70% working age population provides opportunity to boost productivity — PIOJThursday, April 15, 2021
KINGSTON, Jamaica — With nearly 70 per cent of the country's population falling within the working-age cohort of 15-64 years as at 2018, Director for Policy Research at the Planning Institute of Jamaica (PIOJ), Suzette Johnson, says that there is opportunity to boost the country's productivity in order to further improve economic growth.
She was speaking at the virtual launch of the 2018 Jamaica Survey of Living Conditions (JSLC) yesterday.
Johnson said that the data from the Survey also show that 25.9 per cent of persons, 14 years and older, who comprise the labour force reported having “some form of academic qualification” that would allow them to enter and advance in the workforce.

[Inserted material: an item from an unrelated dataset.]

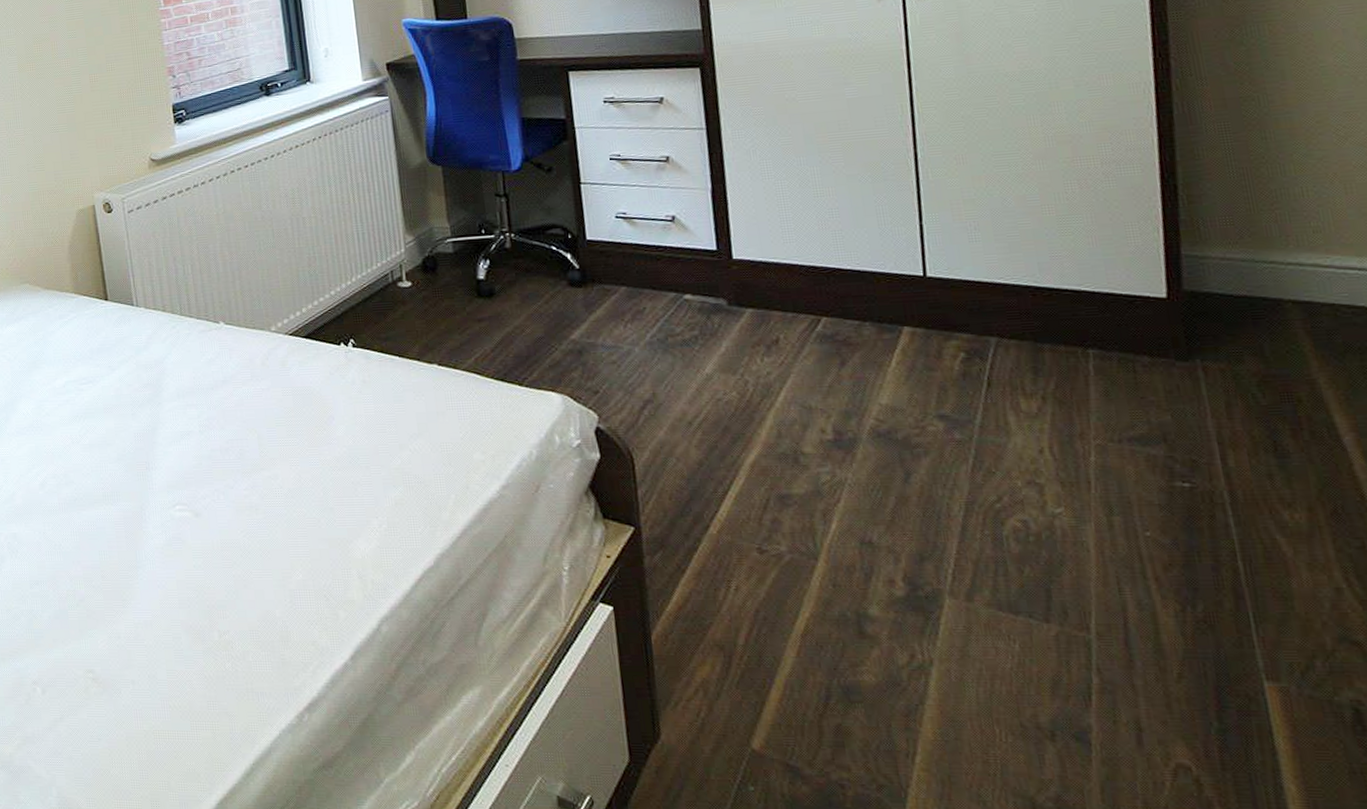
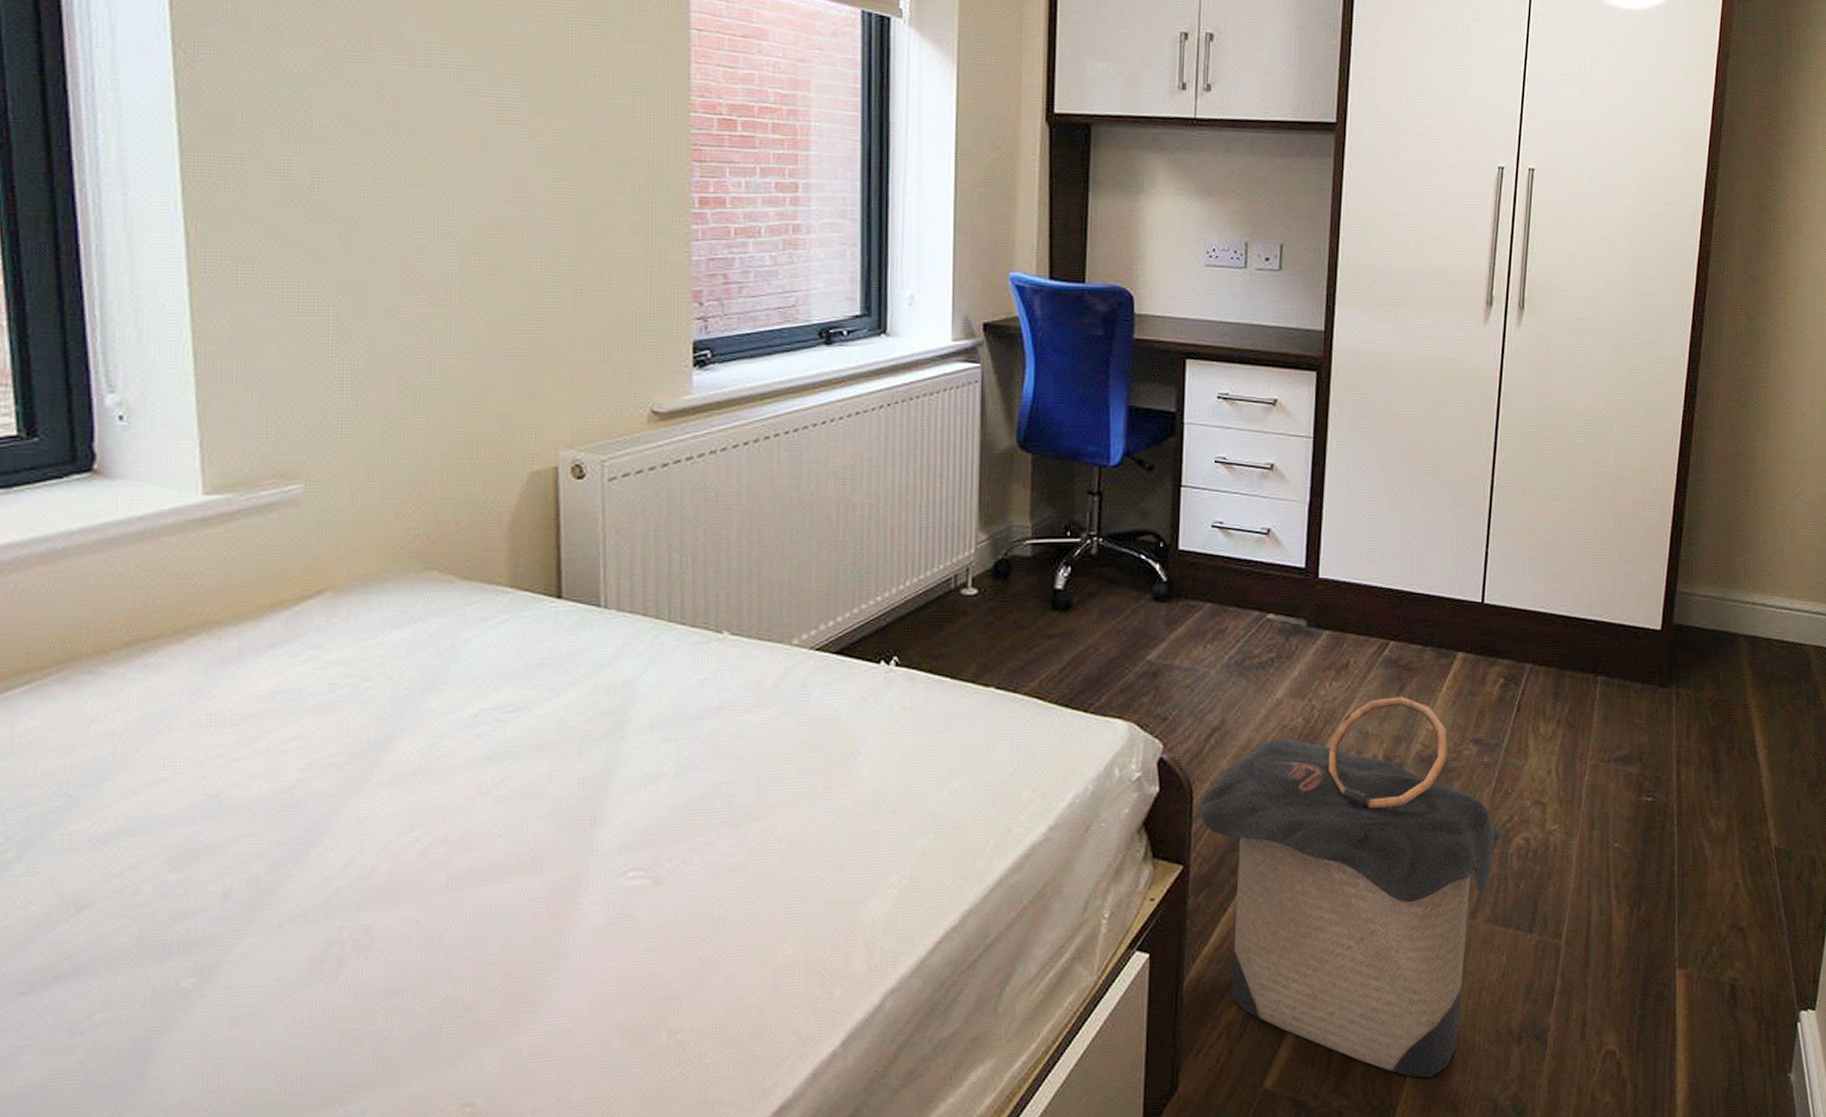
laundry hamper: none [642,371,995,764] -> present [1199,696,1505,1078]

She further informed that 21.6 per cent of the respondents indicated that they had, at some point, enrolled in a skills training programme, while 60 per cent reported having no certification.

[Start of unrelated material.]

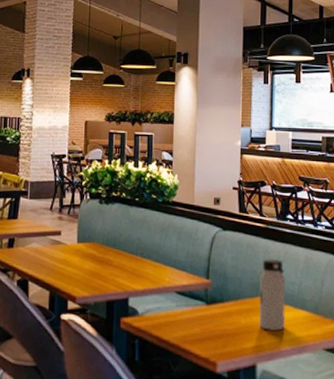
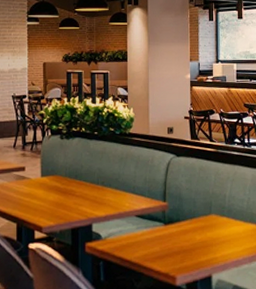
water bottle: present [258,259,286,332] -> none [212,180,237,245]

“For those in the prime working-age group, that is persons 25-54 years, the proportions were slightly better,” she pointed out.

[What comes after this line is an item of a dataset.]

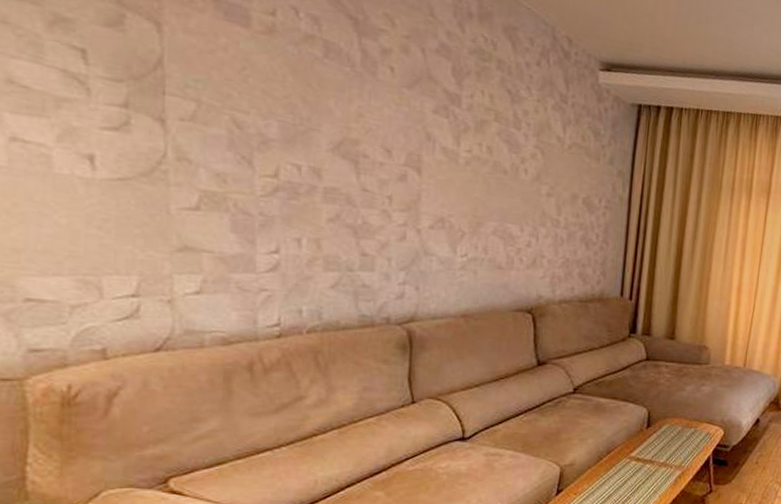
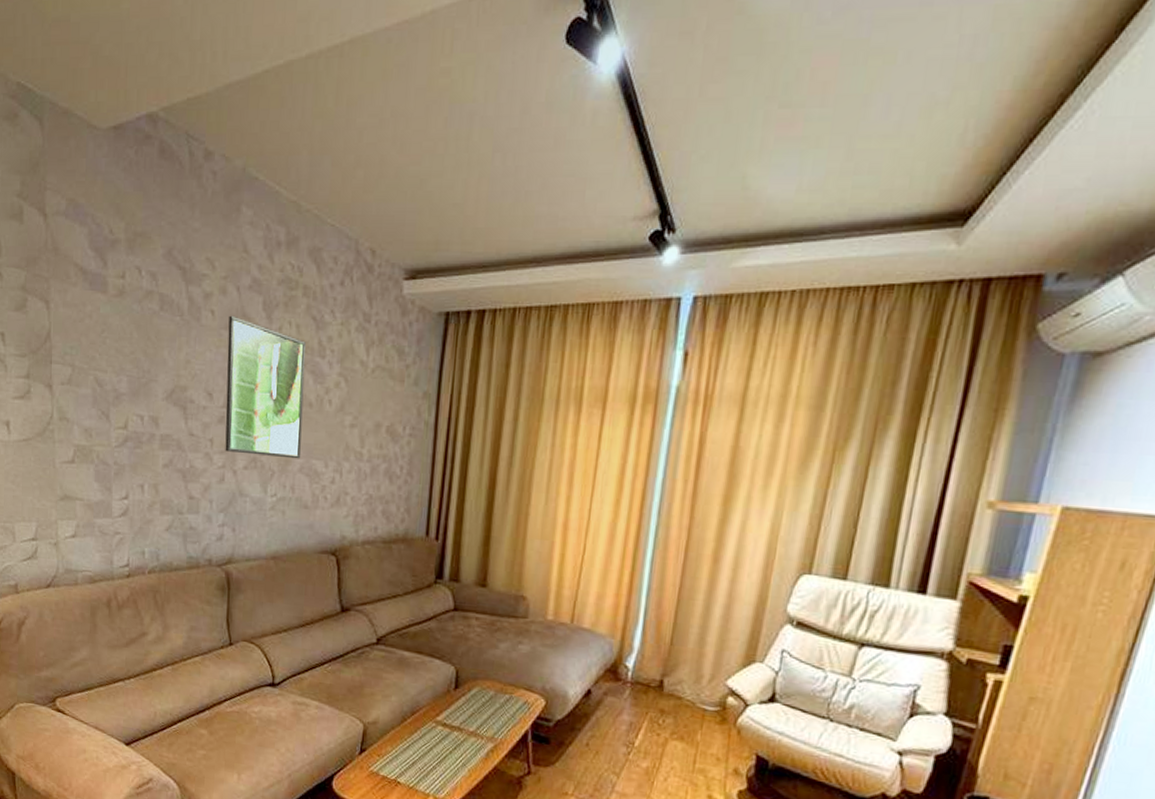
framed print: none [406,75,500,222] -> present [225,315,306,459]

Meanwhile, Johnson said the national demographic statistics derived from the Survey show a decline in the child population, ages 0-14 years, and an increase in the number of people, 65 years and older, who are categorised as the dependent elderly.
“In 2018, a look at the distribution by age showed that children accounted for 21.5 per cent and the elderly a little under 10 per cent,” the director informed.
The JSLC is a collaborative effort between the Statistical Institute of Jamaica (STATIN), which conducts the survey, and the PIOJ, which analyses and publishes the results.
It covers a comprehensive range of social indicators encompassing demographic characteristics, household consumption, health, education, social protection and housing.
The 2018 survey, which was conducted between May and December, involved more than 13,000 individuals from 4,547 households.
Johnson said the JSLC has been providing “rich data” since 1988, and it continues to be an invaluable resource for policy guidance and research by public and private sector stakeholders, including the Government of Jamaica.